Die Gerichte sind für meinen Mann und mich zwar ein klassisches Vabanquespiel, da wir uns bei unseren Nachbarn nach so langer Zeit nicht als Banausen gerieren möchten und uns deshalb nicht nachfragen trauen. Zumal uns die sehr zügige und sehr französische Erläuterung der einzelnen Gerichte auch nicht wirklich weiterbringen würde….Manchmal schaffe ich es, heimlich unter dem Tisch zu googeln (am liebsten mit Foto), aber Jean-Philip bleibt auch gerne abwartend stehen und dann wagen wir auch das nicht. Ein Elend. Letztes Mal sind wir deshalb beide auf Nummer sicher gegangen, hätten dann aber einen Rollwagen brauchen können beim Heimkommen. Wir haben nämlich nur die zwei kalorienreichsten Gerichte (Entrecote und Cassoulet) verstanden und logischerweise auch bestellt. Wir mussten nach der Hälfte die Segel streichen, was kommentarlos zur Kenntnis genommen wurde. Wir waren uns unserer Schwäche bewusst und haben uns beim Wein mehr Mühe gegeben. Jedenfalls war dieser erste Abend schon ein guter touristisch-heimeliger Einstieg. Am nächsten Morgen habe ich meinen kunstsinnigen Mann dann sofort nach dem Aufstehen ins Museum gescheucht, was praktischerweise einen Hüpf über die Seine liegt und ganz wunderschön ist. Vor allem habe ich zu meiner großen Freude auch hier ein wunderschönes Restaurant gefunden und ich muss sagen, wenn man in Museen essen kann und auch noch in güldenen Sälen mit bunten Stühlen, dann hält mich nichts mehr und ich möchte gerne täglich ins Museum gehen! Ich sag ja immer, man muss es mir nur schmackhaft machen.

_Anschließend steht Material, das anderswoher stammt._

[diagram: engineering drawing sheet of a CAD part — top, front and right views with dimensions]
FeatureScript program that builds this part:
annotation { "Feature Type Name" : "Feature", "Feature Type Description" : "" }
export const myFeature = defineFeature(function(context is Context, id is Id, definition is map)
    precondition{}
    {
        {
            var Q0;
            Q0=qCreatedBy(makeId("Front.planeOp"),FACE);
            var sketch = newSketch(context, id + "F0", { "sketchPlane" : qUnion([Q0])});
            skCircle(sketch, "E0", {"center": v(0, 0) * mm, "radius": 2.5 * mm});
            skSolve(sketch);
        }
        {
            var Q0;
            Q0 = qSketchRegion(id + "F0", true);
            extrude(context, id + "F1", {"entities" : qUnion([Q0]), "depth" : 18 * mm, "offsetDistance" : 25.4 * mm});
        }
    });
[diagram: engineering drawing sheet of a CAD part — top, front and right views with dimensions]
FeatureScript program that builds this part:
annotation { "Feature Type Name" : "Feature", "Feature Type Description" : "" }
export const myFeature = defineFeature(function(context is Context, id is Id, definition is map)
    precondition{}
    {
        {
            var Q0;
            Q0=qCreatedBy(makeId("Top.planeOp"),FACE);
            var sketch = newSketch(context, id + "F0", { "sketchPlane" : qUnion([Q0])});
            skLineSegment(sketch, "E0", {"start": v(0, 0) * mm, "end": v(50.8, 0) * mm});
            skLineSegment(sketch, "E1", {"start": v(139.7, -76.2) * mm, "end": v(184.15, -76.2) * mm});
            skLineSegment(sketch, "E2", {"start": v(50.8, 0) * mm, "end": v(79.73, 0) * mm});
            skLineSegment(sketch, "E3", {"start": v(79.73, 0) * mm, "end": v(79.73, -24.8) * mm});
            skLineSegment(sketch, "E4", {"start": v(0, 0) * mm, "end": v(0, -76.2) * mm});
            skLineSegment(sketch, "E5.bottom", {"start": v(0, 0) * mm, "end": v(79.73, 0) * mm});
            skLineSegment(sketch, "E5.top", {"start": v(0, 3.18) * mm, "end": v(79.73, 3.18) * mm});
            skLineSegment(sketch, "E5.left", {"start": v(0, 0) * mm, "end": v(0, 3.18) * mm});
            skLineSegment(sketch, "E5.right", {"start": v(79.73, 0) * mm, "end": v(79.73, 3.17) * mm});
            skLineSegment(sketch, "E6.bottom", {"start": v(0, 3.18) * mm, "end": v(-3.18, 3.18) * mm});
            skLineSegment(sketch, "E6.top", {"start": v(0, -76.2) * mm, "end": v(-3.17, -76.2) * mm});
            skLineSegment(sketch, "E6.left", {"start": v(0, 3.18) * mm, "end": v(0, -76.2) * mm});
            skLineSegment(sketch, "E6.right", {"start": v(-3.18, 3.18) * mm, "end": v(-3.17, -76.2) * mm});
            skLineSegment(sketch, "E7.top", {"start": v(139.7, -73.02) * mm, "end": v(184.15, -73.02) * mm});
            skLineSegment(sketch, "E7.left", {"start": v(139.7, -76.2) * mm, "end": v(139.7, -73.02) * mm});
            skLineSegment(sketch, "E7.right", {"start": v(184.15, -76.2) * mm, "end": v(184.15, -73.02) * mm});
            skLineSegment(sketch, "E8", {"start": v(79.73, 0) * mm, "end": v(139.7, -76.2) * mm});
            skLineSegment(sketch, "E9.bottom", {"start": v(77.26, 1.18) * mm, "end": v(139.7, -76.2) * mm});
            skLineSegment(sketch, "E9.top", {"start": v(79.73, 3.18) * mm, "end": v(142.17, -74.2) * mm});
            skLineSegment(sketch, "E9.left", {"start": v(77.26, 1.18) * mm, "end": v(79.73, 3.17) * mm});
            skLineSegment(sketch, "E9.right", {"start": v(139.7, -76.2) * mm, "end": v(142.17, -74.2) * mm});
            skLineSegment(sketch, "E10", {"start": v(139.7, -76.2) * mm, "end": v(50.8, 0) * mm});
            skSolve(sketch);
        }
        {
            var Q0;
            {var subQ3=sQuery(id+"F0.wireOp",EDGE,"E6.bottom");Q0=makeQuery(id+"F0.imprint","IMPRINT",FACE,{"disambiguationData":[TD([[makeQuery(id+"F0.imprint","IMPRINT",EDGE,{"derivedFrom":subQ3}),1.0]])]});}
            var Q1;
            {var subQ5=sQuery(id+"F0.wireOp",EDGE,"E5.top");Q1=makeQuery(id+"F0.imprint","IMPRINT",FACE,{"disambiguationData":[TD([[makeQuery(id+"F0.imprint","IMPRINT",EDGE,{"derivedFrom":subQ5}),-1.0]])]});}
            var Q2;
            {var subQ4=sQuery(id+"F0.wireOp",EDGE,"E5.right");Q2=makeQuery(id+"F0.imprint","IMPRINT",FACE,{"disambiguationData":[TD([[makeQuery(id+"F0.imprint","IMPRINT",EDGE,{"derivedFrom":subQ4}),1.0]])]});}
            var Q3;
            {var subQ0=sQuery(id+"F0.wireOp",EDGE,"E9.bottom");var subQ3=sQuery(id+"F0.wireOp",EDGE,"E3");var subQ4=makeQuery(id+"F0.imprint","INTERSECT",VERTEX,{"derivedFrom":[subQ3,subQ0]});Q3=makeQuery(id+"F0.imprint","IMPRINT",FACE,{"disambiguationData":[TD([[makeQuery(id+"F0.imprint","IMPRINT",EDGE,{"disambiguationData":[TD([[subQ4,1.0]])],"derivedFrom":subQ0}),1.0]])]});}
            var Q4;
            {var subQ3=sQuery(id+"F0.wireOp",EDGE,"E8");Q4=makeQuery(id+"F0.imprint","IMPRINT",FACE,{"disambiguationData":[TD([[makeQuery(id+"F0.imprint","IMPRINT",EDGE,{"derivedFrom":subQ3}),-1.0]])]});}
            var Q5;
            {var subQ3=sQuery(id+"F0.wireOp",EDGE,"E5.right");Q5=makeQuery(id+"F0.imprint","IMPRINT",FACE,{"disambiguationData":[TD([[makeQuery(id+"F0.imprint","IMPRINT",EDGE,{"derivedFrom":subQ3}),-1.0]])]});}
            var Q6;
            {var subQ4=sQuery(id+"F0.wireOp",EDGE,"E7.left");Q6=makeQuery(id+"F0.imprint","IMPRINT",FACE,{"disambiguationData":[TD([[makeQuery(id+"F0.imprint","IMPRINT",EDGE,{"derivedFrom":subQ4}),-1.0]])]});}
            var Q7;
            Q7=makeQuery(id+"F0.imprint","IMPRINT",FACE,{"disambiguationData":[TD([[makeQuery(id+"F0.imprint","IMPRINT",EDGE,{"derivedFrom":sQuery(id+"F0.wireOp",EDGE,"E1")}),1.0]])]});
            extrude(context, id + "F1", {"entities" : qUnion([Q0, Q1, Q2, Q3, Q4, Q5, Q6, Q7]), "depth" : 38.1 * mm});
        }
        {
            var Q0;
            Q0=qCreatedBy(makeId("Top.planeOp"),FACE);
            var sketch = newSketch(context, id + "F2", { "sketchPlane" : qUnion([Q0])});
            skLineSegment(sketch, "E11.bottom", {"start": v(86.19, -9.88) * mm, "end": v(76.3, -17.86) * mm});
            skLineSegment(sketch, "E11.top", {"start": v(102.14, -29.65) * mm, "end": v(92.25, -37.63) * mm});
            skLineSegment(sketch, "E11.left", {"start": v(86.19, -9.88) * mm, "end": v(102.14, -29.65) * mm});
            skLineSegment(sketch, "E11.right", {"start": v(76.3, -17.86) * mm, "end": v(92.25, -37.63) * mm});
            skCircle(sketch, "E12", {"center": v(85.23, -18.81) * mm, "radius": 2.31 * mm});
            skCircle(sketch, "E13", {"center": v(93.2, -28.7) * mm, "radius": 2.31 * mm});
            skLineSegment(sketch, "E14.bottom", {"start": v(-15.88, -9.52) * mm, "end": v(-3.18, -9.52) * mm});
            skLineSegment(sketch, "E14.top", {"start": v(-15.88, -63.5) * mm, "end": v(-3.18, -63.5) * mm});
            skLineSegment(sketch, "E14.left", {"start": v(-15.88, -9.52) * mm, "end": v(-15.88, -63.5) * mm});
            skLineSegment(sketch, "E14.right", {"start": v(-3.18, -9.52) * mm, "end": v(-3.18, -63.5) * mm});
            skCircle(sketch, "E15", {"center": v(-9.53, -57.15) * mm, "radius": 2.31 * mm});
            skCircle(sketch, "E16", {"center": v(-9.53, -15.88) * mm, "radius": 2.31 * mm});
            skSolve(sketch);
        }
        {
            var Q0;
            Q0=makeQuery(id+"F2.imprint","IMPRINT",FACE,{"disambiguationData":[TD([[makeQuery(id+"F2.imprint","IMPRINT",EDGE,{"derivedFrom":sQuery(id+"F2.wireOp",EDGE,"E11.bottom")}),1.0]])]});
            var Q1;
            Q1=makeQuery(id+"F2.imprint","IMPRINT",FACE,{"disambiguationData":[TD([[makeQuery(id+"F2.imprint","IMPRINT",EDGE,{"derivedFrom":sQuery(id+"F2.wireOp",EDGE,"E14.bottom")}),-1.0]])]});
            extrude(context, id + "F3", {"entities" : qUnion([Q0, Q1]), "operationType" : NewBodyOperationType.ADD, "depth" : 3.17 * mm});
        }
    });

Nach ausführlichen Bummeln diesseits und jenseits der Seine und einem klitzekleinen Mittagessen in meinem derzeitigen Mittagslieblingsrestaurant sind wir dann abends in den „Lido“ gegangen (den mein goldiger Mann gar nicht so richtig kannte – besser so). Das war zunächst eine recht profane Erfahrung, weil wir zwanzig Minuten im Eingang stehen und warten mussten bis wir hineingeführt worden sind. Drinnen hat dann unser Kellner etwas getan, was ich LIEBE. Er hat die Plätze für uns vertauscht und uns an den Rand gesetzt. Das war fast noch viel besser als Zimmertauschen im Hotel. Es kam dann noch ein nettes Paar, das ohne viel Federlesens zwei Flaschen Weißwein inhaliert hat, uns zwar zwei Gläser angeboten hat, aber immerhin. Die Akrobatik war sensationell, das Singen naja, muss halt, aber wie gesagt: die Akrobatik war einfach der Hammer!!! Sonntag dann noch Louvre und ich glaube, ich kann sagen: wir waren an diesem Wochenende Touristen mit Wohnung in Paris. Und das, Ihr Lieben, versöhnt mich total mit dieser riesigen Stadt. Das Einzige, was mich zum Schluss hin verärgert hat und mir in Rom NIEMALS passieren könnte, nicht mal in Augsburg: ich wollte ein Eis (und das möchte ich ungefähr einmal im Jahr) und es war trotz Fahrradrikscha nicht möglich, an eines zu kommen, ohne stundenlanges Anstehen. Mais, c’est la vie, tant pis.